Huang Yijiang, Chen Daosen, Yan Zijian, Zhan Jingdi, Xue Xinghe, Pan Xiaoyun, Yu Huachen
Department of Orthopaedics, The Second Affiliated Hospital and Yuying Children's Hospital of Wenzhou Medical University, Wenzhou, China.
Key Laboratory of Orthopaedics of Zhejiang Province, Wenzhou, China.
Front Physiol. 2021 Mar 11;12:617654. doi: 10.3389/fphys.2021.617654. eCollection 2021.
Osteoarthritis (OA) is a chronic degenerative disease of the joints characterized by articular cartilage damage, subchondral bone remodeling, osteophyte formation, and inflammatory changes. This work aims to investigate the protective role of long non-coding RNA (lncRNA) maternally expressed 3 (MEG3) against the apoptosis of chondrocytes.
Chondrocyte cell lines, CHON-001, and ATDC5 were treated with different doses of interleukin-1β (IL-1β) to mimic the inflammatory response during OA pathogenesis. Quantitative real-time polymerase chain reaction was performed to measure MEG3, miR-9-5p, and Krüppel-like factor 4 (KLF4) mRNA expression levels. MEG3 and KLF4 overexpression plasmids, MEG3 shRNA, miR-9-5p mimics, and miR-9-5p inhibitors were transfected into the cells. Cell counting kit-8, wound healing assay, and flow cytometry were conducted to determine cell viability, migration, and apoptotic rate. Dual-luciferase reporter assay was adopted to verify the targeting relationships among MEG3, miR-9-5p, and KLF4. Western blot was used to detect KLF4 protein expression. Enzyme-linked immunosorbent assay was employed to measure the levels of inflammatory factors.

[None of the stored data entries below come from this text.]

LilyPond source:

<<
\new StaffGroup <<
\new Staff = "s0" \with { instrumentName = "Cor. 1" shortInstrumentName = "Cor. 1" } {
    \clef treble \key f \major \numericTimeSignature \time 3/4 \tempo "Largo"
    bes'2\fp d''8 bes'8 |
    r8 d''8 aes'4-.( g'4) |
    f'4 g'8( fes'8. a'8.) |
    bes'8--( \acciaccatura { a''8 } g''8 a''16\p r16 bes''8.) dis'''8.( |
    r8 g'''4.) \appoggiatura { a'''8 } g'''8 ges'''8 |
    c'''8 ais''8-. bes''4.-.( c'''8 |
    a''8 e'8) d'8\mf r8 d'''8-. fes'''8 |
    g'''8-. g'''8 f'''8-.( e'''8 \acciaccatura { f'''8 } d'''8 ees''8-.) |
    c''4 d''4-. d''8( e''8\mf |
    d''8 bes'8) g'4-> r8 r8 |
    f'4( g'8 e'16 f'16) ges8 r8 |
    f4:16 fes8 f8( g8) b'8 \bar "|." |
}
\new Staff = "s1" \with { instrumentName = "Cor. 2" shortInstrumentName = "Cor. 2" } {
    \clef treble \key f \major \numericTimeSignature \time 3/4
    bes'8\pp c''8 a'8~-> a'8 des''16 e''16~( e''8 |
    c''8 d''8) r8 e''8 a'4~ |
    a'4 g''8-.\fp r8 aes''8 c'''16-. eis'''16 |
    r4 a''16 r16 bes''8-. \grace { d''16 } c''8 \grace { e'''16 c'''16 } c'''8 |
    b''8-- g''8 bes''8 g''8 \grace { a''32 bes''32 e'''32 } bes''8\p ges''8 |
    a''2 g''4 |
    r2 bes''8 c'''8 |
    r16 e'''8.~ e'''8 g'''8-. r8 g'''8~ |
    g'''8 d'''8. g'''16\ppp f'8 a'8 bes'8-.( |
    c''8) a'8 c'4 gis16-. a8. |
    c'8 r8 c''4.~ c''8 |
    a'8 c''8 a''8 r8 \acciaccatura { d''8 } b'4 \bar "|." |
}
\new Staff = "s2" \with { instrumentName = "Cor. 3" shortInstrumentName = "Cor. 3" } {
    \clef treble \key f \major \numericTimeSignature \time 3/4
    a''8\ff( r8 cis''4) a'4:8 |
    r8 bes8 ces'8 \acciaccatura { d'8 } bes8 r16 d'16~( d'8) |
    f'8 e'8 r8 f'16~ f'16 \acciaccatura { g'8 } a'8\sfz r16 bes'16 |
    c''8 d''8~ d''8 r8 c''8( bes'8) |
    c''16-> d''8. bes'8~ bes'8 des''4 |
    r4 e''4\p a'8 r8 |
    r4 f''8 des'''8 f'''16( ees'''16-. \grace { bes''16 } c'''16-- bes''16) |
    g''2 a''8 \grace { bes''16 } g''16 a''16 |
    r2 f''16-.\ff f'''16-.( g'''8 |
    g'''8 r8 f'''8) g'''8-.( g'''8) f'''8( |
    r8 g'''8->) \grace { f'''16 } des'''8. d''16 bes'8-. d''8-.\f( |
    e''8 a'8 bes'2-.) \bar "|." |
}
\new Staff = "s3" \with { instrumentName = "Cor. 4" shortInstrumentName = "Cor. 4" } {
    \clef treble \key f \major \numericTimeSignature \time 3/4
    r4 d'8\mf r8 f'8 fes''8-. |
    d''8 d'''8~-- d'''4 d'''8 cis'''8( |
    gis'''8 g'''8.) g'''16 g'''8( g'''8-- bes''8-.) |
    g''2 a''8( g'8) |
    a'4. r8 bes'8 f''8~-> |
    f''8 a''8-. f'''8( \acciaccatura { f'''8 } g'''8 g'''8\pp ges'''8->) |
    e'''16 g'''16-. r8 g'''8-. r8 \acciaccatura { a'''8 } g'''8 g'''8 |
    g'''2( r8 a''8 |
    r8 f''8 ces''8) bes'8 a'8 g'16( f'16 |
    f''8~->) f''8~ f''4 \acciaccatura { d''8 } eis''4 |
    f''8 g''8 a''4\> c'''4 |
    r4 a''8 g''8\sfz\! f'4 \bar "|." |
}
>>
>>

MEG3 expression in chondrocytes was down-regulated by the stimulation of IL-1β, and MEG3 negatively regulated miR-9-5p expression but positively regulated KLF4 expression. MEG3 overexpression strengthened the viability and migration of CHON-001 and ATDC5 cells but restrained the apoptosis and inflammatory response, while MEG3 knockdown had opposite effects. miR-9-5p inhibition or KLF4 overexpression could counteract the effects of MEG3 knockdown on chondrocytes. Besides that, MEG3 was proved to be a molecular sponge for miR-9-5p, and KLF4 was verified as the target of miR-9-5p.
MEG3 can promote chondrocyte proliferation and migration and inhibit apoptosis and inflammation by sponging miR-9-5p to induce KLF4 expression, which provides a promising therapy target for OA treatment.
骨关节炎(OA)是一种慢性关节退行性疾病,其特征为关节软骨损伤、软骨下骨重塑、骨赘形成及炎症改变。本研究旨在探讨长链非编码RNA(lncRNA)母系表达基因3(MEG3)对软骨细胞凋亡的保护作用。
用不同剂量的白细胞介素-1β(IL-1β)处理软骨细胞系CHON-001和ATDC5,以模拟OA发病过程中的炎症反应。采用定量实时聚合酶链反应检测MEG3、miR-9-5p和Krüppel样因子4(KLF4)的mRNA表达水平。将MEG3和KLF4过表达质粒、MEG3短发夹RNA(shRNA)、miR-9-5p模拟物和miR-9-5p抑制剂转染到细胞中。采用细胞计数试剂盒-8、伤口愈合实验和流式细胞术检测细胞活力、迁移能力和凋亡率。采用双荧光素酶报告基因实验验证MEG3、miR-9-5p和KLF4之间的靶向关系。用蛋白质免疫印迹法检测KLF4蛋白表达。采用酶联免疫吸附实验检测炎症因子水平。
IL-1β刺激使软骨细胞中MEG3表达下调,MEG3负向调节miR-9-5p表达,但正向调节KLF4表达。MEG3过表达增强了CHON-001和ATDC5细胞的活力和迁移能力,但抑制了细胞凋亡和炎症反应,而MEG3基因敲低则产生相反的效果。抑制miR-9-5p或过表达KLF4可抵消MEG3基因敲低对软骨细胞的影响。此外,证明MEG3是miR-9-5p的分子海绵,且KLF4被验证为miR-9-5p的靶标。
MEG3可通过充当miR-9-5p的海绵来诱导KLF4表达,从而促进软骨细胞增殖和迁移,抑制细胞凋亡和炎症反应,这为OA治疗提供了一个有前景的治疗靶点。